7. Drink licorice tea. Our adrenal glands produce motivating hormones that rev us up each day — they fire up first thing in the morning, and slow down as bedtime approaches. But if they’re overworked, this slow-down occurs mid afternoon, triggering after-lunch fatigue and evening apathy. To test if this is affecting you, stand in a dark room, and ask a friend to shine a torch to the side of your eyes and look at your pupils. ‘If they pulsate instead of shrinking it’s a sign of adrenal problems,’ says nutritionist Alli Godbold. Reducing stress is key to reversing things, but in the meantime she suggests adding licorice tea to your office regime as it helps support the adrenal glands.
8. Sip some water after each phone call. If you spend a lot of your day on the phone, dehydration could be behind your energy loss, says US stress management company TMI, which has identified phone fatigue as a major issue for call centre workers. As we speak, we lose moisture from our mouth. The more dehydrated we get, the more our blood starts to thicken, reducing the amount of energy-giving oxygen in our system. If you’ve got a heavy phone day, take a sip of water after each call.

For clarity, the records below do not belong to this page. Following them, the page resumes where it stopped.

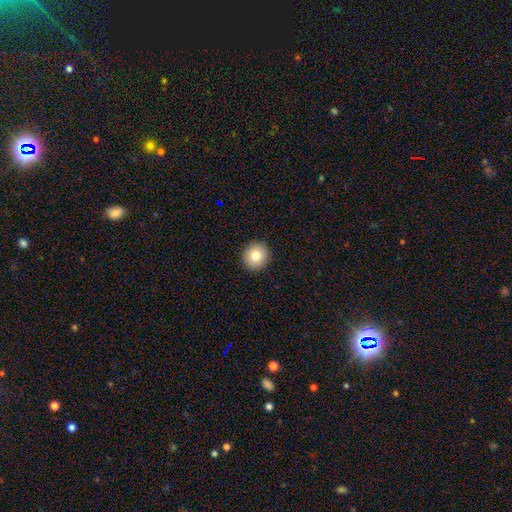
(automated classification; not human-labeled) Overall: smooth (81%). How rounded: round (91%). Merging: none (93%).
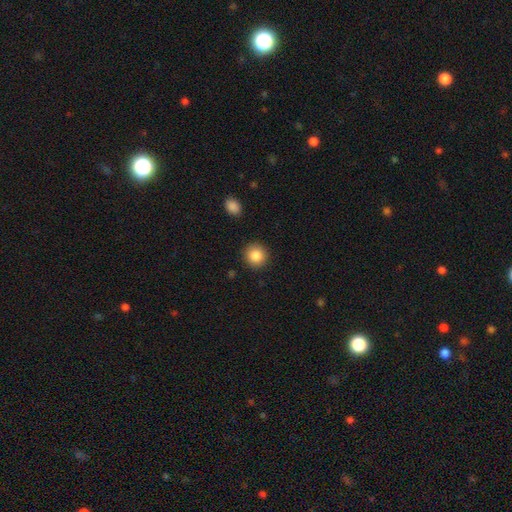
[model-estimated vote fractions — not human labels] A smooth galaxy with no disk features (85%) that is round (92%). Merging: none (90%).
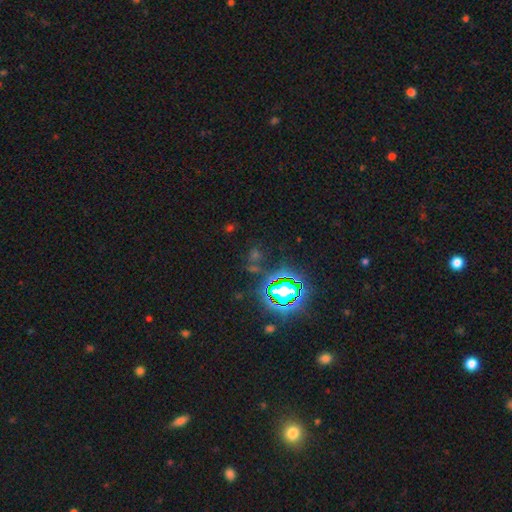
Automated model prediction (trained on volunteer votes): Smooth or featured?
  - star or artifact: 68% *
  - smooth: 22%
  - featured or disk: 10%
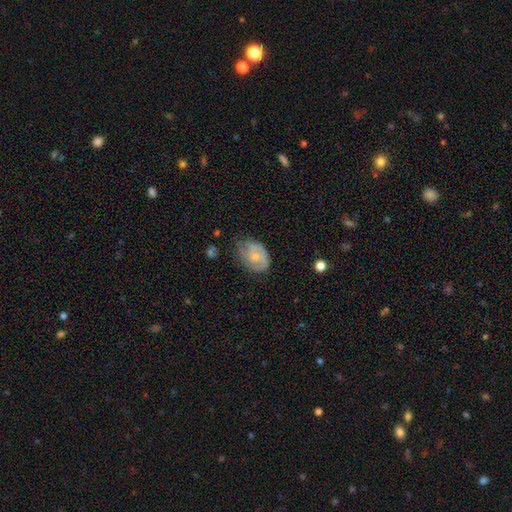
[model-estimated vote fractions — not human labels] A featured or disk galaxy (51%).

Vote fractions:
- Smooth or featured? featured or disk: 51% / smooth: 42% / star or artifact: 7%
- Edge-on disk? no: 96% / yes: 4%
- Merging? none: 48% / minor disturbance: 35% / major disturbance: 15% / merger: 2%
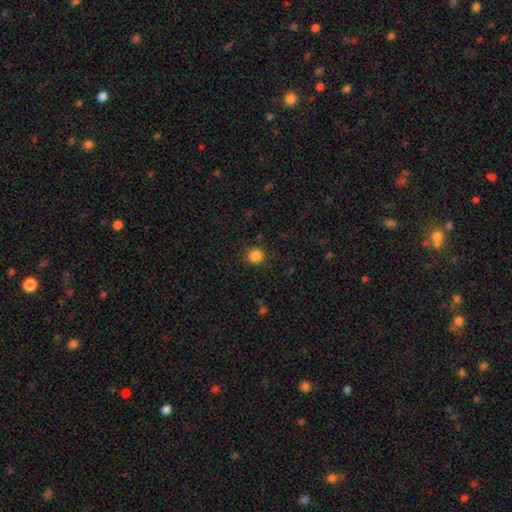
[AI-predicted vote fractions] A smooth galaxy with no disk features (85%) that is round (88%).

Vote fractions:
- Smooth or featured? smooth: 85% / star or artifact: 11% / featured or disk: 4%
- How rounded? round: 88% / in between: 11% / cigar-shaped: 1%
- Merging? none: 87% / minor disturbance: 9% / major disturbance: 3% / merger: 1%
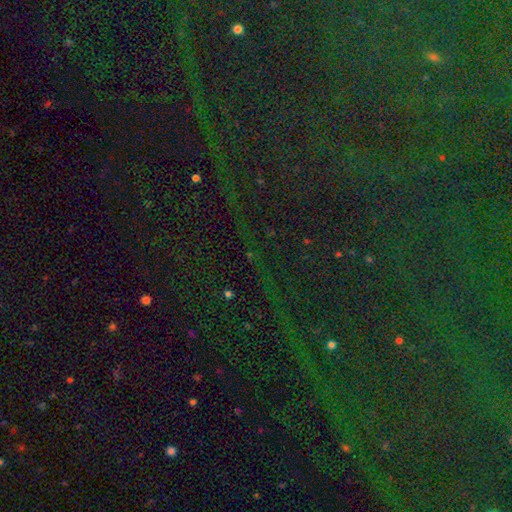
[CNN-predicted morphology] Smooth or featured? star or artifact (85%)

9. Measure your waist. In a trial by the Institute of Occupational Medicine at the National Taiwan University, women who had waist measurements of more than 31.5in were nearly twice as likely to be tired after work than slimmer women. It may sound like a strange link, but Dr Marilyn Glenville, author of 'Fat Around The Middle’, explains that both are caused by the same thing — ‘the release of too many stress hormones’, specifically cortisol, which causes the laying down of abdominal fat, and adrenalin. This gets you through the day at work but in the evening when stress stops, energy crashes. Controlling stress also controls energy.
10. Eat the right lunch. If your energy starts to flag around 3pm, and brings sugar cravings with it, dietitian Nigel Denby suggests your lunch could be to blame. ‘A meal that is too high in refined carbohydrates, such as a white-bread sandwich and crisps, will cause energy swings that leave you tired a few hours later,’ he says. Switch to low-GI carbs such as wholegrain breads or oatcakes, then focus on nutrient balance. It’s been found that people who eat balanced diets have 10 times more energy than those who cut food groups, says Denby, so, serve yourself a palm-sized portion of protein, a fist-sized serving of low-GI carbs and lots of fruit or vegetables. Two to three hours later, have a snack of a low-GI carbs and a little protein. ‘Eating regularly keeps energy levels up,’ he says.